Your task - Once the line containing "María Yolanda Rojas" is found in the entries below, reproduce it and every line after it, stopping at and including the line containing "for my family."; reproduce nothing else, and keep each line exact.

Data extract -
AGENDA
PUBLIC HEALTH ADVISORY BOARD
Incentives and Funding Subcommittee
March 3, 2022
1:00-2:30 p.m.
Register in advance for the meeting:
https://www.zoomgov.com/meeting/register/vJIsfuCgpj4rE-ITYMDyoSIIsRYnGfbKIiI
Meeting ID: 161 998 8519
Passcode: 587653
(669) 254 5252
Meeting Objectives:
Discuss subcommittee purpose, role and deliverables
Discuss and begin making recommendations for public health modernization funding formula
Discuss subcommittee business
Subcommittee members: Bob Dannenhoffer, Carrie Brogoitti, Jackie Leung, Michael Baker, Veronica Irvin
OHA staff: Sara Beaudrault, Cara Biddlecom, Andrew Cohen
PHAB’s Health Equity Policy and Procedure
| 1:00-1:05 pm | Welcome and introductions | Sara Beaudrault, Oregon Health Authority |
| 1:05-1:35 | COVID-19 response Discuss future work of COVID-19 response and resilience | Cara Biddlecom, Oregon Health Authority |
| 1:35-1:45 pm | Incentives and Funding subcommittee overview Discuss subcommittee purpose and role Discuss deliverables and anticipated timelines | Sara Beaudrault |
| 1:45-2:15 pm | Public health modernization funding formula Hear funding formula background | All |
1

--

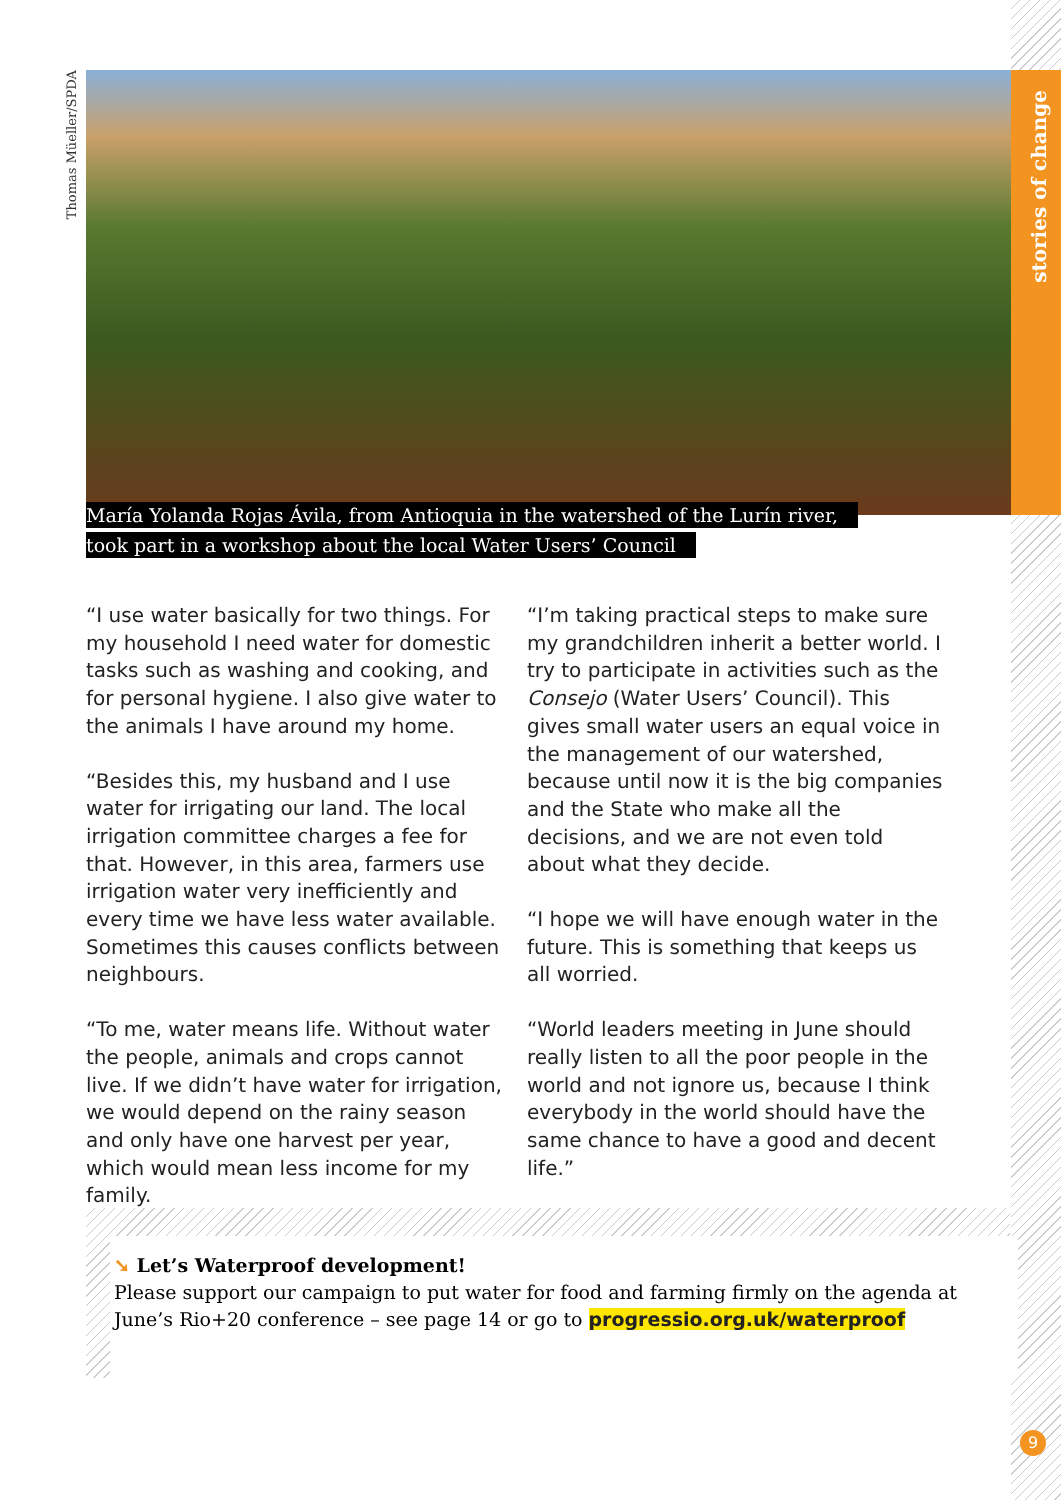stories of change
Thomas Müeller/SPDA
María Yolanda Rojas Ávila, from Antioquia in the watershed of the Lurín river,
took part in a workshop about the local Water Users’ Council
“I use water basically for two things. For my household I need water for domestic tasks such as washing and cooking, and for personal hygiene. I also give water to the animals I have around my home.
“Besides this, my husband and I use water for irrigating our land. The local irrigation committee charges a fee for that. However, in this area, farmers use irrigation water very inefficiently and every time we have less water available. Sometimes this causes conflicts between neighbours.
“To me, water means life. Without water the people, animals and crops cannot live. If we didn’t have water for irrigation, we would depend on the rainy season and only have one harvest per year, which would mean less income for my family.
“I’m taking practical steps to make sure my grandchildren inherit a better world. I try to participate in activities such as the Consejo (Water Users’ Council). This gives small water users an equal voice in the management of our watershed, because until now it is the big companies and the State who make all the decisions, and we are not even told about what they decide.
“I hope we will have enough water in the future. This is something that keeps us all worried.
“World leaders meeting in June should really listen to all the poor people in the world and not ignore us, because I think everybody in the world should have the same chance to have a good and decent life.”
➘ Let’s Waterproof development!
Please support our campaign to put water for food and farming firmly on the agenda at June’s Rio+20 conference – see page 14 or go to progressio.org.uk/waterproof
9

Task response -
María Yolanda Rojas Ávila, from Antioquia in the watershed of the Lurín river,
took part in a workshop about the local Water Users’ Council
“I use water basically for two things. For my household I need water for domestic tasks such as washing and cooking, and for personal hygiene. I also give water to the animals I have around my home.
“Besides this, my husband and I use water for irrigating our land. The local irrigation committee charges a fee for that. However, in this area, farmers use irrigation water very inefficiently and every time we have less water available. Sometimes this causes conflicts between neighbours.
“To me, water means life. Without water the people, animals and crops cannot live. If we didn’t have water for irrigation, we would depend on the rainy season and only have one harvest per year, which would mean less income for my family.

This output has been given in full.